The Falcons and Eagles entered last week well short of their respective districts’ set minimum of players needed to field a team, 18, and while Edgren was successful in recruiting, Seoul American fell well short, with just six players by week’s end.
“I’m a bit disappointed,” said Reggie Meno, who was entering his second year as Falcons coach. “In all my years of playing and coaching, I’ve never been to a school that didn’t have a program.”
Meno said he did “everything he could” to try to recruit players, but the drop in enrollment at Seoul – from 392 last August to 160 last week – and changes in interests among youngsters contributed to the dropoff. “There just seems to be no interest at all here,” Meno said.
“I was really looking forward to it (but) it is what it is,” said sophomore Karsten Brown, one of three players who would have returned from last season. He plans to play volleyball now.
Brown, too, tried to recruit players and was told “they didn’t really like football or they were too scared to get hit.”
Seoul American dominated the early days of the Far East playoffs that began in 2005. The Falcons won Far East Division I titles in 2006 and 2008 and were to play at Division II for the first time this season.
Edgren ruled the D-II roost in the playoff’s early days, winning in 2006-08 after reaching the 2005 final.
The Eagles began last week with just 12 players but found enough to field a team, thanks to in-school recruiting and community activism.
They’ll play a limited four-game slate this season and will be eligible for the D-II title, DODEA officials said.
“It looks like we’re back on,” Eagles coach Jeremy Sanders said.
However, Edgren won’t take the field until Oct. 6, when the Eagles host Daegu. Aside from the new players not having the required 10 practices, many have never played football before, school and team officials said.
“Until we’re actually back on the field, we can’t afford to lose any bodies,” Sanders said.
Another team short on players, Yokota, began workouts on Aug. 13 intending to play a Division I schedule, which it did until the 2014 season. The Panthers won D-I titles in 2011-12, but a drop in enrollment relegated Yokota to D-II starting in November 2014.

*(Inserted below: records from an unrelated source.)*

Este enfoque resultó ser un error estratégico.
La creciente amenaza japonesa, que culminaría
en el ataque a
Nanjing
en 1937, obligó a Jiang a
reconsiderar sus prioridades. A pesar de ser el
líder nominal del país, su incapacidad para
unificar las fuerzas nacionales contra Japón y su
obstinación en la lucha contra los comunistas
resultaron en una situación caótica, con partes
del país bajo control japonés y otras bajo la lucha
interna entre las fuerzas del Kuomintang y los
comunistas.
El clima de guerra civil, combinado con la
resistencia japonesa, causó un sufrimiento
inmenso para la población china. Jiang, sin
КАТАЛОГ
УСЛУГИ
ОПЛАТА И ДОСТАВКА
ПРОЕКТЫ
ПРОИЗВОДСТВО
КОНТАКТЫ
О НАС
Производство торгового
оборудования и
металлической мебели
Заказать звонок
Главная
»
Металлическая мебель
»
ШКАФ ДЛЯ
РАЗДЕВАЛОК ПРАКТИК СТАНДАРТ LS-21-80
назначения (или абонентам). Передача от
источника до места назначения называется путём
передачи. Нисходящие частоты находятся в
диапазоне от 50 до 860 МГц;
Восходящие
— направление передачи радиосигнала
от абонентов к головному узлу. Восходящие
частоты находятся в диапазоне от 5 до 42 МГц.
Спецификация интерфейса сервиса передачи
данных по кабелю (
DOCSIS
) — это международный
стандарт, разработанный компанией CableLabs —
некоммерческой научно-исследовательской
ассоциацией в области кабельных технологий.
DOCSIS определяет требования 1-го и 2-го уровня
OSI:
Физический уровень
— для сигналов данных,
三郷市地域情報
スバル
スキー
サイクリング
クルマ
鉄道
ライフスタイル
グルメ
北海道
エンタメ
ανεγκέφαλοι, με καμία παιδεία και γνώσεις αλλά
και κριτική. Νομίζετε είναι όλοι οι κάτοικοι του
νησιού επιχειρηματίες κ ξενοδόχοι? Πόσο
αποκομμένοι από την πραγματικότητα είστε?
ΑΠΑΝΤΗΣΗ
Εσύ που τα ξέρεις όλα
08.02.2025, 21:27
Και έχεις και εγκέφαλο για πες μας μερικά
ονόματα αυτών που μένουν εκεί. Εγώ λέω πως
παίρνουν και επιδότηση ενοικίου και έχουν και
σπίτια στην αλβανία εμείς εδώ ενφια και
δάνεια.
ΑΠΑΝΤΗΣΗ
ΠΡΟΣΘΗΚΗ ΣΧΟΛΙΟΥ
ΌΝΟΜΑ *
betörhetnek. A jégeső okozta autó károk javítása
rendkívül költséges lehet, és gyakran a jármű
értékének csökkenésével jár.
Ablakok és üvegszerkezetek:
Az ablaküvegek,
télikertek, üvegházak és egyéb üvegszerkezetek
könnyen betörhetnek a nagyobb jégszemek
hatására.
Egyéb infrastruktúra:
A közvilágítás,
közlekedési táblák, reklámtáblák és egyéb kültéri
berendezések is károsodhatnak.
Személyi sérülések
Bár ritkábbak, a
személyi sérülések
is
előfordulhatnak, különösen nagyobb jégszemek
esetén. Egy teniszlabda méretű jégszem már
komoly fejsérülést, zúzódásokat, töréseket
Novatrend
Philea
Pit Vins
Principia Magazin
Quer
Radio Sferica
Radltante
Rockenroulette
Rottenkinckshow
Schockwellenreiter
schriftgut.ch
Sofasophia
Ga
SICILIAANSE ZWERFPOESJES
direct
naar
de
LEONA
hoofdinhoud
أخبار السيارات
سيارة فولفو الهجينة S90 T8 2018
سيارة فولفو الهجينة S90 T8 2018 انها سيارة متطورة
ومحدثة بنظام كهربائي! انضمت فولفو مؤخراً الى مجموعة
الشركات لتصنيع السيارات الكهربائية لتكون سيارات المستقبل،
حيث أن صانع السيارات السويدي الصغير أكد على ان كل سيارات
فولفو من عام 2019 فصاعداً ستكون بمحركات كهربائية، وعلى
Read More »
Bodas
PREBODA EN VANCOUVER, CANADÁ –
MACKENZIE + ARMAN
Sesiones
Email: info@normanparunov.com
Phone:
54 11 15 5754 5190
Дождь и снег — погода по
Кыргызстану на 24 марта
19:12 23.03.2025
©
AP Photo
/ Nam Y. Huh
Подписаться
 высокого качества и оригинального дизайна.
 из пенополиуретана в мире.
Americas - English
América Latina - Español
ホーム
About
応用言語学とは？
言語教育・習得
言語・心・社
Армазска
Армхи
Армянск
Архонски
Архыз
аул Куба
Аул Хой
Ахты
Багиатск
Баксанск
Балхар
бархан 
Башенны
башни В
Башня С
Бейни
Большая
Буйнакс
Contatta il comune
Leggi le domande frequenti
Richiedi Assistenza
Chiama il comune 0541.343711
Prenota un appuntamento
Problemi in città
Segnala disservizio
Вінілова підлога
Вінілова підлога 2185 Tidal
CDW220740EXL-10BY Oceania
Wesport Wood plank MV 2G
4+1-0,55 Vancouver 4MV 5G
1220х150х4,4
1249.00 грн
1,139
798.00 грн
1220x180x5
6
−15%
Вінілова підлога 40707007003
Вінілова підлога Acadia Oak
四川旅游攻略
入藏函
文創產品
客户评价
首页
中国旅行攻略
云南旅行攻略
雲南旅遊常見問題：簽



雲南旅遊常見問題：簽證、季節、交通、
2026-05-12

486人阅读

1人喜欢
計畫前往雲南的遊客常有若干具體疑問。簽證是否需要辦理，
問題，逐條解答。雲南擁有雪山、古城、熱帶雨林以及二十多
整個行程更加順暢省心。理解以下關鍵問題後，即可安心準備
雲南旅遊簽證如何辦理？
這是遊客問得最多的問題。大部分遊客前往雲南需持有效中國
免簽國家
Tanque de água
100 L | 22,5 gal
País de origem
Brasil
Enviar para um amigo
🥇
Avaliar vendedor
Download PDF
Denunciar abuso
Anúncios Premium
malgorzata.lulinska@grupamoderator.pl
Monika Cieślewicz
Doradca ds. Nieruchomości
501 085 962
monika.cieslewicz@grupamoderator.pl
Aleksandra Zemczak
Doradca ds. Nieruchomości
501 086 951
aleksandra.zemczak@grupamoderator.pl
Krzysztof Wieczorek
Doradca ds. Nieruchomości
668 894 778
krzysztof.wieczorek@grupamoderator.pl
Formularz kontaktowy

The Panthers will play the most games among DODEA-Pacific teams. DODEA officials said they would play a full D-I schedule to avoid having to completely redo the large-school slate, but would also play all Japan D-II schools and be eligible to play for the small-schools title.
While Yokota has the biggest and Edgren the smallest schedules, Osan and Daegu in Korea each have five games on their docket.
The Cougars, who played a non-varsity slate a year ago, will face Daegu twice, travel to Matthew C. Perry and play a Humphreys junior varsity squad twice. Because they’re facing Daegu twice, the Cougars are eligible for the D-II title for the first time since 2014.
Osan athletics and administration said they were also seeking a game late in the season against Singapore American and hoping Daegu could also play. It would give the Cougars and Warriors six games each. Only preliminary discussions have been held at this point.